The Latest Coronavirus Vaccine Is Being Tested In Brazil

Brazil has the second-highest number of coronavirus cases and deaths after the US.
Tuesday 30 June 2020
Researchers in Brazil have begun administering an experimental coronavirus vaccine developed by Oxford University to volunteers. Photo: AFP

The race to find a vaccine for COVID-19 is still on and while some countries like China have made some progress, it’s Brazil who is the latest country to begin testing a vaccine developed together with pharmaceuticals group AstraZeneca. It is one of the most promising of the dozens that researchers worldwide are rushing to test and bring to market. The ChAdOx1 nCoV-19 vaccine it is already being tested in volunteers in Britain, and will be administered in South Africa, as well.

The Federal University of Sao Paulo (UNIFESP), which is coordinating the study in Brazil, said in a statement its researchers had begun issuing the first doses last week to health workers with a high likelihood of coming into contact with the new coronavirus, including doctors, nurses and ambulance drivers. Researchers “began triaging volunteers Saturday following the protocols established for the study. Participants must test negative for SARS-CoV-2, the virus that causes COVID-19,” the university said in a statement. “Starting Tuesday, volunteers with a negative blood test were administered the vaccine.”

 

The first doses of the vaccine have been issued to health workers with a high likelihood of coming into contact with COVID-19. Photo: istock

 

Volunteers must be between 18 and 55 years old and work “on the front line” of the pandemic at the Sao Paulo-UNIFESP Hospital, it said.

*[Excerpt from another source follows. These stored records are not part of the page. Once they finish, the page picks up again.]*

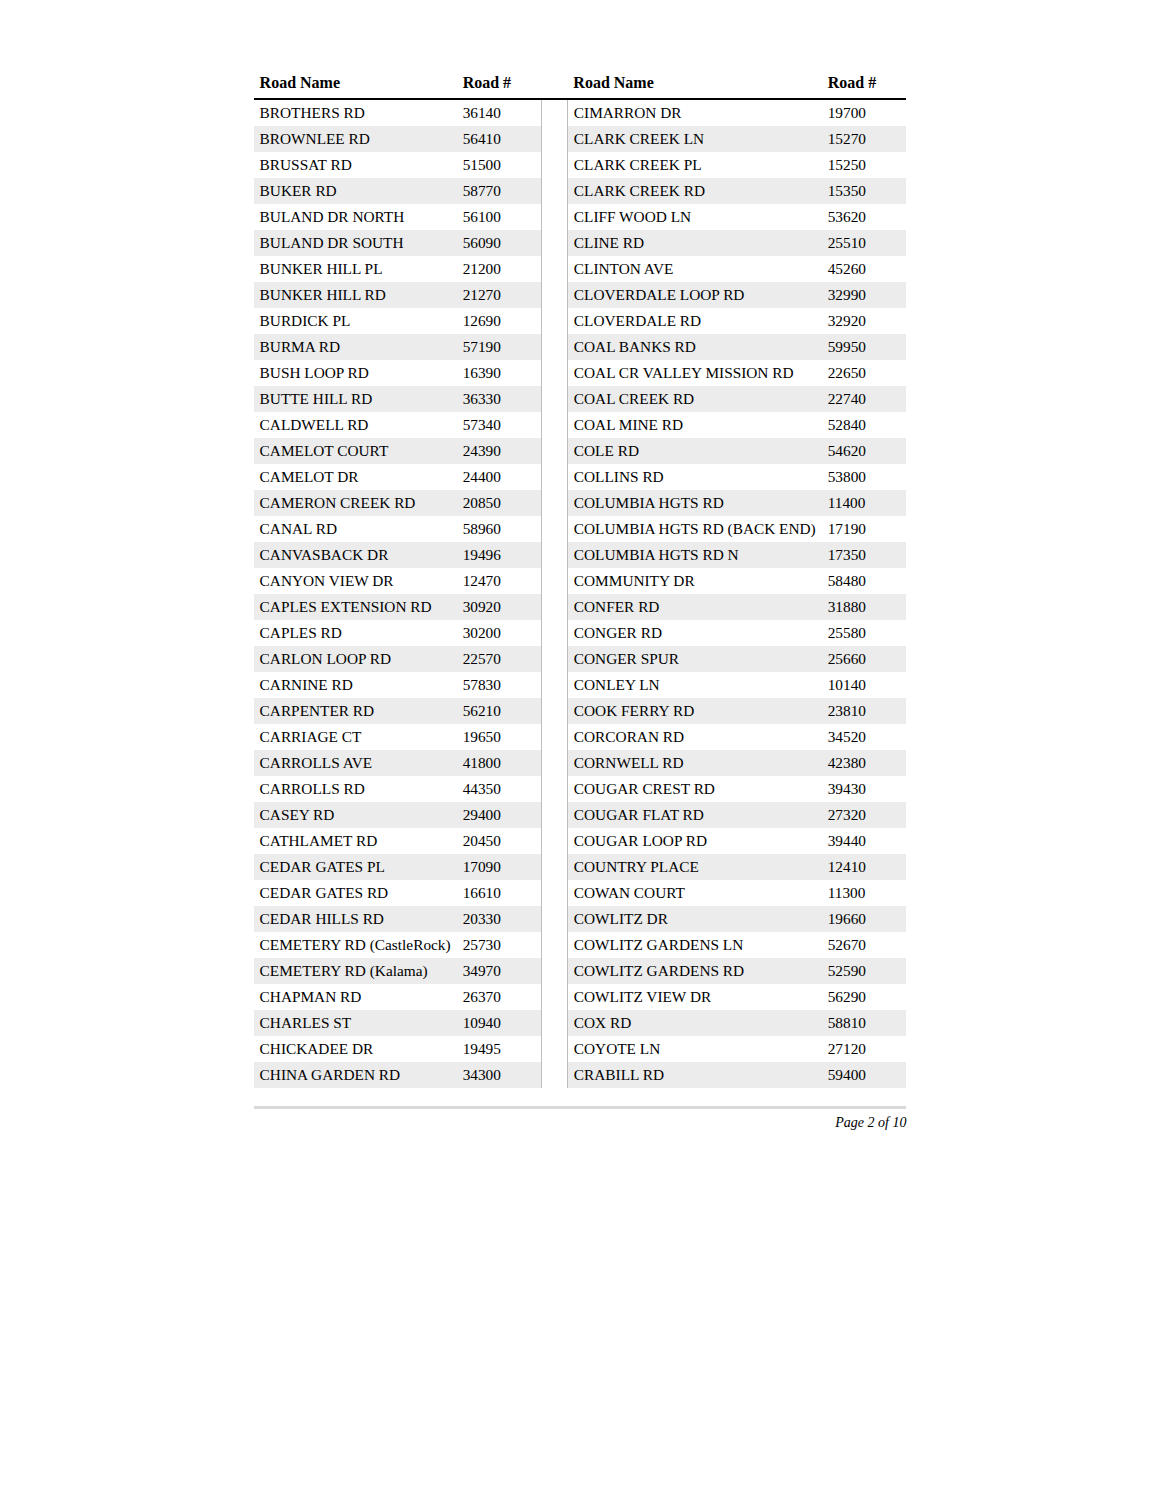| Road Name | Road # | | Road Name | Road # |
| --- | --- | --- | --- | --- |
| BROTHERS RD | 36140 | | CIMARRON DR | 19700 |
| BROWNLEE RD | 56410 | | CLARK CREEK LN | 15270 |
| BRUSSAT RD | 51500 | | CLARK CREEK PL | 15250 |
| BUKER RD | 58770 | | CLARK CREEK RD | 15350 |
| BULAND DR NORTH | 56100 | | CLIFF WOOD LN | 53620 |
| BULAND DR SOUTH | 56090 | | CLINE RD | 25510 |
| BUNKER HILL PL | 21200 | | CLINTON AVE | 45260 |
| BUNKER HILL RD | 21270 | | CLOVERDALE LOOP RD | 32990 |
| BURDICK PL | 12690 | | CLOVERDALE RD | 32920 |
| BURMA RD | 57190 | | COAL BANKS RD | 59950 |
| BUSH LOOP RD | 16390 | | COAL CR VALLEY MISSION RD | 22650 |
| BUTTE HILL RD | 36330 | | COAL CREEK RD | 22740 |
| CALDWELL RD | 57340 | | COAL MINE RD | 52840 |
| CAMELOT COURT | 24390 | | COLE RD | 54620 |
| CAMELOT DR | 24400 | | COLLINS RD | 53800 |
| CAMERON CREEK RD | 20850 | | COLUMBIA HGTS RD | 11400 |
| CANAL RD | 58960 | | COLUMBIA HGTS RD (BACK END) | 17190 |
| CANVASBACK DR | 19496 | | COLUMBIA HGTS RD N | 17350 |
| CANYON VIEW DR | 12470 | | COMMUNITY DR | 58480 |
| CAPLES EXTENSION RD | 30920 | | CONFER RD | 31880 |
| CAPLES RD | 30200 | | CONGER RD | 25580 |
| CARLON LOOP RD | 22570 | | CONGER SPUR | 25660 |
| CARNINE RD | 57830 | | CONLEY LN | 10140 |
| CARPENTER RD | 56210 | | COOK FERRY RD | 23810 |
| CARRIAGE CT | 19650 | | CORCORAN RD | 34520 |
| CARROLLS AVE | 41800 | | CORNWELL RD | 42380 |
| CARROLLS RD | 44350 | | COUGAR CREST RD | 39430 |
| CASEY RD | 29400 | | COUGAR FLAT RD | 27320 |
| CATHLAMET RD | 20450 | | COUGAR LOOP RD | 39440 |
| CEDAR GATES PL | 17090 | | COUNTRY PLACE | 12410 |
| CEDAR GATES RD | 16610 | | COWAN COURT | 11300 |
| CEDAR HILLS RD | 20330 | | COWLITZ DR | 19660 |
| CEMETERY RD (CastleRock) | 25730 | | COWLITZ GARDENS LN | 52670 |
| CEMETERY RD (Kalama) | 34970 | | COWLITZ GARDENS RD | 52590 |
| CHAPMAN RD | 26370 | | COWLITZ VIEW DR | 56290 |
| CHARLES ST | 10940 | | COX RD | 58810 |
| CHICKADEE DR | 19495 | | COYOTE LN | 27120 |
| CHINA GARDEN RD | 34300 | | CRABILL RD | 59400 |
Page 2 of 10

Brazil’s acting health minister, Eduardo Pazuello, said that the country was close to signing a contract to be able to produce the vaccine domestically. The vaccine will be administered to 2,000 volunteers, all in Brazil.

Brazil was selected because it is one of the countries where the virus is spreading fastest. It has the second-highest caseload and death toll worldwide after the United States, with more than 1.1 million people infected and 52,000 killed so far. Experts say under-testing in the country of 212 million people means the real numbers are probably much higher.

According to Oxford, more than 4,000 participants are enrolled in the clinical trial in Britain, with another 10,000 due to be recruited.